Locate every line in the items below that contains the string "Cote" and copy each of those lines.
----
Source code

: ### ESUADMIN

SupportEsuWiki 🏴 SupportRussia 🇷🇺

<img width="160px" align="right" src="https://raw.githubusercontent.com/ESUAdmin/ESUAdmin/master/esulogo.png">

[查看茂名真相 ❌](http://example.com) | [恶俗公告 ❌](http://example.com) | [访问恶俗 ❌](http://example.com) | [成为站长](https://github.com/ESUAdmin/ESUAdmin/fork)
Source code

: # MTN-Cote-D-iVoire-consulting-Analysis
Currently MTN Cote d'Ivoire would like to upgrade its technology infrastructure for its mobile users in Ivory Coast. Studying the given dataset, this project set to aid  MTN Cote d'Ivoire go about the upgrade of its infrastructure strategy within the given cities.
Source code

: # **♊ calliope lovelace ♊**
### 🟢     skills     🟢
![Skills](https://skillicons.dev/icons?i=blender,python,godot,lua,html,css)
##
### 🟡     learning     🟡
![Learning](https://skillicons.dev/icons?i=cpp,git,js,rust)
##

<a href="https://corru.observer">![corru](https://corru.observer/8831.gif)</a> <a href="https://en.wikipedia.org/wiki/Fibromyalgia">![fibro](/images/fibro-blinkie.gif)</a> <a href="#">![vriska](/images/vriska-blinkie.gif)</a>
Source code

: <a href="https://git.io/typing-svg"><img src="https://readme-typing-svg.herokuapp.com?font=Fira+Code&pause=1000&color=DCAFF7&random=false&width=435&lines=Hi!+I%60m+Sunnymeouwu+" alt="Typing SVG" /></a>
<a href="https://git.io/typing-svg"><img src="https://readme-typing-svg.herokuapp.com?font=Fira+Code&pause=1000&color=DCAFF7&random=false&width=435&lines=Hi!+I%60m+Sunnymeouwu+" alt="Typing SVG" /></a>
----
» OUTPUT
: # MTN-Cote-D-iVoire-consulting-Analysis
Currently MTN Cote d'Ivoire would like to upgrade its technology infrastructure for its mobile users in Ivory Coast. Studying the given dataset, this project set to aid  MTN Cote d'Ivoire go about the upgrade of its infrastructure strategy within the given cities.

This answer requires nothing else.